Mobilizing to stop a death sentence for vulnerable loved ones

On May 28, we marched to Queen’s Park with a large and vocal group of care providers, families and concerned Ontarians to demand funding for supervised consumption services (SCS) sites across Ontario. Many of those involved were driven by first-hand personal and/or professional experiences that prove SCS saves lives. We insisted that SCS sites and all harm reduction services are health care and nobody should be deprived of health services. Those struggling with substance use deserve the same help as those battling cancer, living with diabetes or who have a heart condition.

As we marched, I held RNAO’s banner side-by-side with my colleague of 34 years, friend and RNAO member Kathy Moreland – a mother who lost her 19-year-old son Austin in 2020 to fentanyl poisoning. Like Kathy, and RNAO member Andrea Keller – also a mother grieving the loss of her oldest son, Tyler, to toxic drug poisoning – scores of others were walking with us that day, supporting the coalition known as Friends of SCS Ontario, which organized the rally. All have battled grief that creates an ache made unbearable by knowing that the loss of their loved one was preventable.

Seeing the despair and suffering of persons and communities is the reason RNAO will never stop advocating for SCS funding. A staggering 3,800 people died from drug poisoning in 2023 alone – that’s an average of 10 people each day.

We cannot stand by and watch another tragedy unfold like that which struck the eastern Ontario town of Belleville earlier this year. The town was forced to declare an addiction, mental health and homelessness state of emergency after 23 people collapsed within 48 hours due to drug toxicity. Six people in that city died between Feb. 25 and March 15, 2024. Other communities across the province are also struggling. Peterborough has reported its overdose rate rose by 26 per cent in 2023.

Seeing the despair and suffering of persons and communities is the reason RNAO will never stop advocating for SCS funding.

At a powerful media conference that closed Nursing Week on May 12, 2024, we witnessed the immense impact of this crisis on Kathy, who talked openly about losing her son. We also heard from Marie Pollack, a Sudbury resident who shared her personal experience with substance use and how she is now supporting others who are facing the same challenges. Marie received support through harm reduction and now provides that support to others. Neil Stephen, a Sudbury RN, talked about tackling stigma and disinformation around harm reduction, and shared compelling statistics about how harm reduction saves money.

RNAO has long urged politicians and decision makers to recognize that substance use requires compassion and access to services.
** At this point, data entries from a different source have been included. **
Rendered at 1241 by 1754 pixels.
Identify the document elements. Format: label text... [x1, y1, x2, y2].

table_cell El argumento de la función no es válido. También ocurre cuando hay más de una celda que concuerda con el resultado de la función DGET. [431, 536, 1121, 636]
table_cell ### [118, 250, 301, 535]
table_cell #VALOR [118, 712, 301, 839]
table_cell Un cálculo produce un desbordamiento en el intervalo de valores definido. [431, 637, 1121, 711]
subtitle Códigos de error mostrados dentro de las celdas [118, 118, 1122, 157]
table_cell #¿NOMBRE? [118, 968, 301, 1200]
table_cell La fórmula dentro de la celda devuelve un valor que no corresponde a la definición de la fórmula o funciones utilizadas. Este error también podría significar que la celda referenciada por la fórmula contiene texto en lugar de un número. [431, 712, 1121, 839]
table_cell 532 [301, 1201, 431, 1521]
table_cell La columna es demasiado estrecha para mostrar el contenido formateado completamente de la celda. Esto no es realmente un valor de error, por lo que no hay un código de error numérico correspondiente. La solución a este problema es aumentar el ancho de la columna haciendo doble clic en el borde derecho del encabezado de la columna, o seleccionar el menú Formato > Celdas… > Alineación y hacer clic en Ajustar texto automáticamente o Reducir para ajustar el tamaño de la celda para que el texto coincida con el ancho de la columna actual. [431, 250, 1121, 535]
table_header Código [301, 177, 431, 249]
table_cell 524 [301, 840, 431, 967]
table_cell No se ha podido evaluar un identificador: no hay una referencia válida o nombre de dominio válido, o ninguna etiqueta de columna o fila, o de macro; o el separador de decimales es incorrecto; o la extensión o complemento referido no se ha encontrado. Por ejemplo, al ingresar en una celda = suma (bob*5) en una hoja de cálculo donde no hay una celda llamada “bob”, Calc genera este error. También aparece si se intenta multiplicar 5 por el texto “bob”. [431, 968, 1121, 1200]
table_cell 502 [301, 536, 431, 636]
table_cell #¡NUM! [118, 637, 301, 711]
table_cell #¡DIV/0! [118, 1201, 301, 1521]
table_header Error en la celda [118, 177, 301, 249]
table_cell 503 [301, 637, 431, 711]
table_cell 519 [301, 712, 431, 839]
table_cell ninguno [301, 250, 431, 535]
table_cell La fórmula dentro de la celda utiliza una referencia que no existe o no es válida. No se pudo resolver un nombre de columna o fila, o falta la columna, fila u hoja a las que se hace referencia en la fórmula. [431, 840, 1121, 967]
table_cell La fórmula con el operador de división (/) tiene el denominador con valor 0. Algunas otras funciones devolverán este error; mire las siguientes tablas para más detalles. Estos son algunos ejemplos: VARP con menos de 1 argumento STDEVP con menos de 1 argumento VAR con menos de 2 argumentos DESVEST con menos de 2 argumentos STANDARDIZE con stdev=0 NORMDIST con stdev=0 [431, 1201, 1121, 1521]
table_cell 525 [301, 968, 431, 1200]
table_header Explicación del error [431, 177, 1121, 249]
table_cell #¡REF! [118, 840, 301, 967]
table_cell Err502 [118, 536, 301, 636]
It is devastating when politicians don’t listen to the evidence and appear to treat vulnerable people as disposable. That was the cruel message on Aug. 20, when the Ontario government announced it is closing 10 out of 17 SCS sites in Ontario and plans to gut harm reduction services across the province.
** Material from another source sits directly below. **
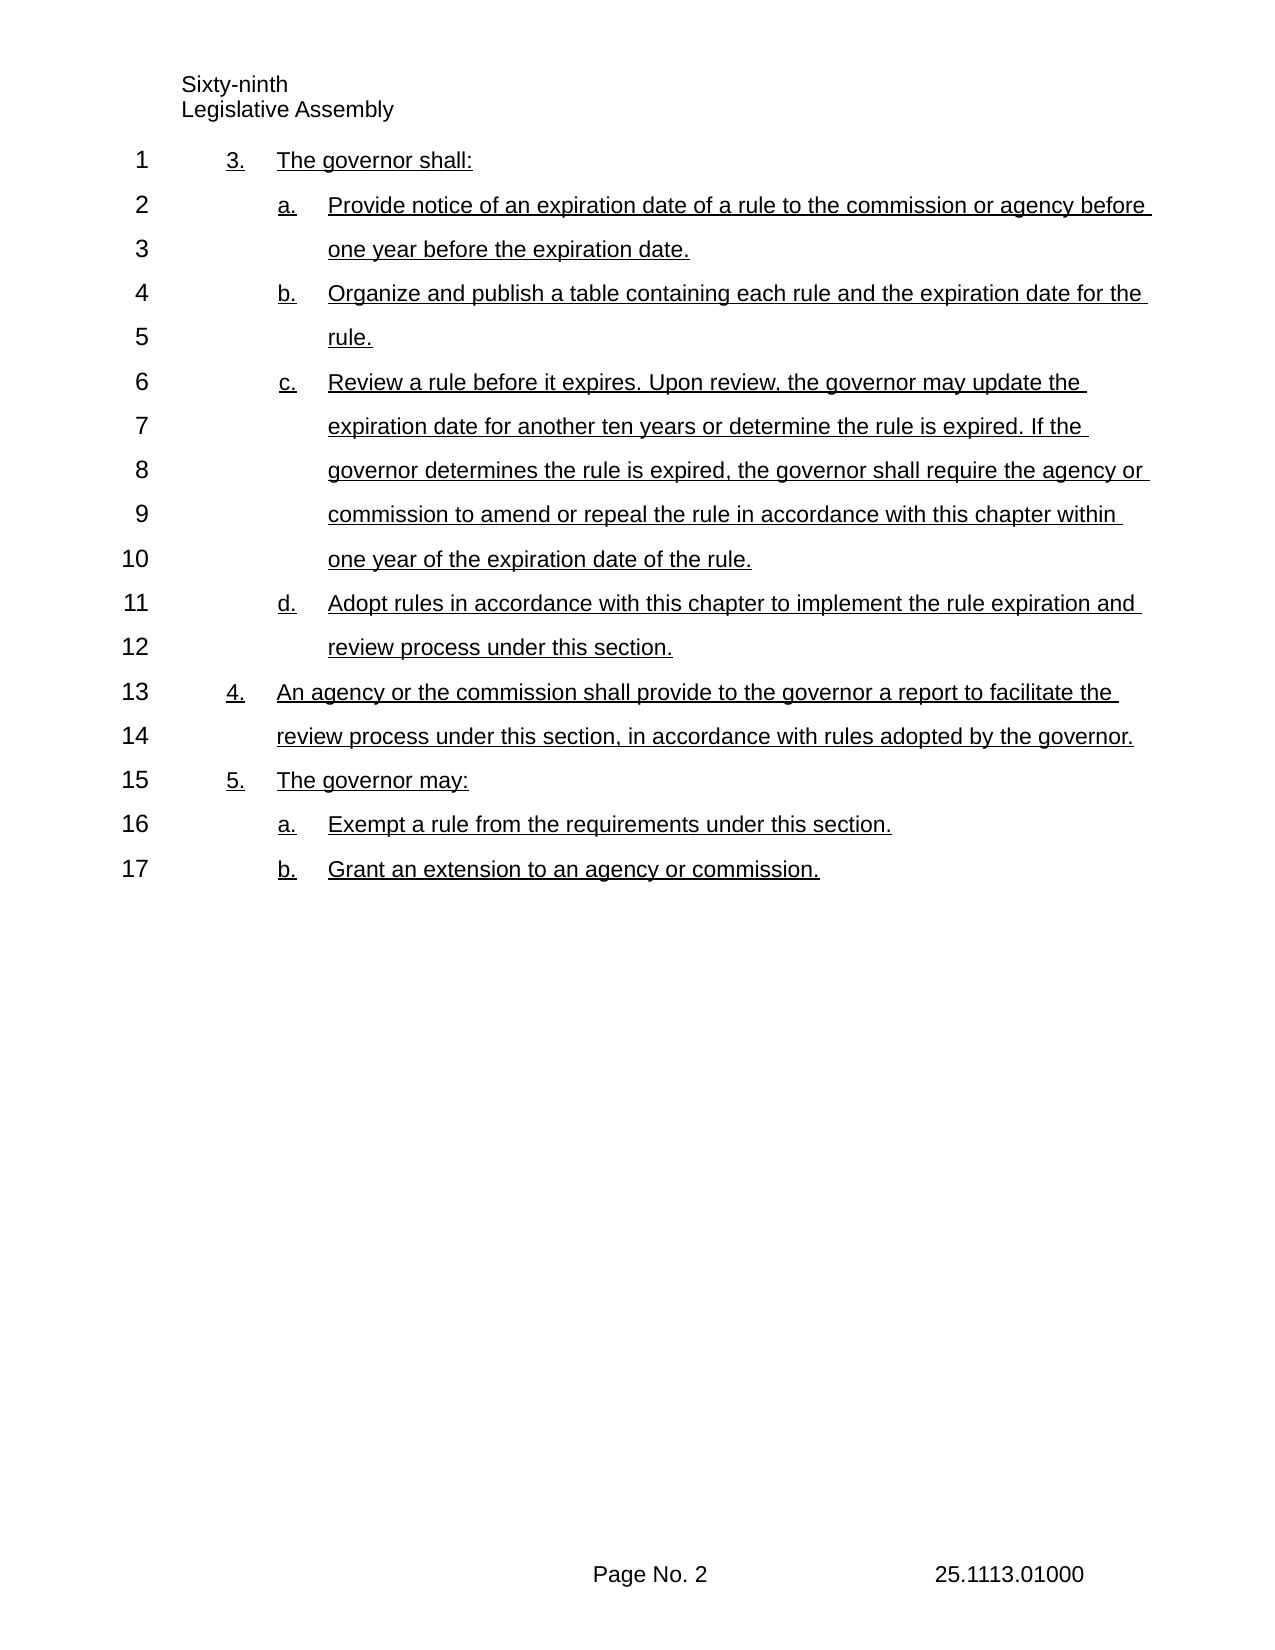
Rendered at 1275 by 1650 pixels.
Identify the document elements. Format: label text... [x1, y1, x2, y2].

The planned closures include nine provincially funded SCS sites and one privately funded site by March 2025, in Guelph, Hamilton, Kitchener, Ottawa, Thunder Bay and Toronto. Other sites in Windsor, Sudbury and Timmins have already been forced to close due to a lack of provincial funding. This will result in increased deaths from the toxic drug supply and the spread of disease from unsafe needle sharing. The claim that banning SCS sites within 200 metres of schools and child-care centres “protects communities” is disingenuous when options to relocate are not allowed.

RNAO acknowledges that – after repeated and long-standing calls for recovery and treatment resources – the government has promised to invest $378 million in 19 new Homelessness and Addiction Recovery Treatment (HART) Hubs to help connect individuals to treatment, primary care, mental health and other essential services. While we welcome this news, we insist that each of these 19 Hubs must include SCS and needle exchange, in addition to comprehensive wrap-around services. The government’s failure to include SCS runs counter to its purported goal of keeping communities safe.

Premier Doug Ford’s government also plans to introduce legislation this fall that would gut these essential programs and prevent municipalities from advocating for the decriminalization of illegal drugs for personal use. This is unconscionable and it’s an affront on democracy!

RNAO’s media release, A death sentence that will lead to unsafe communities and higher costs, details the consequences for Ontarians: more people dying from toxic drugs; increased violence in our streets; more needles in our parks, libraries and coffee shops; increased rates of hepatitis C and HIV with massive human and financial costs; and overwhelmed EMS and emergency departments. Such an announcement mired with deep personal, social and financial costs leaves nurses wondering who Premier Ford’s government is trying to serve.

RNAO’s mobilization in response to the government’s inexcusable announcement was fast and fierce. We have been front and centre in the media in Ontario, Canada and internationally. We issued an Action Alert calling on Premier Ford to withdraw his plan to close SCS sites. Our social media posts have reached numbers we have not seen before, and our message is spreading far. I urge you to join the chorus of concerned nurses and care providers by signing the Action Alert.

This is just the start. RNAO and nurses will not back down until we stop these preventable deaths. We will continue to powerfully mobilize when politicians and governments – driven by ideology, ignorance or greed – endanger the most vulnerable people in our society. I urge you to join us!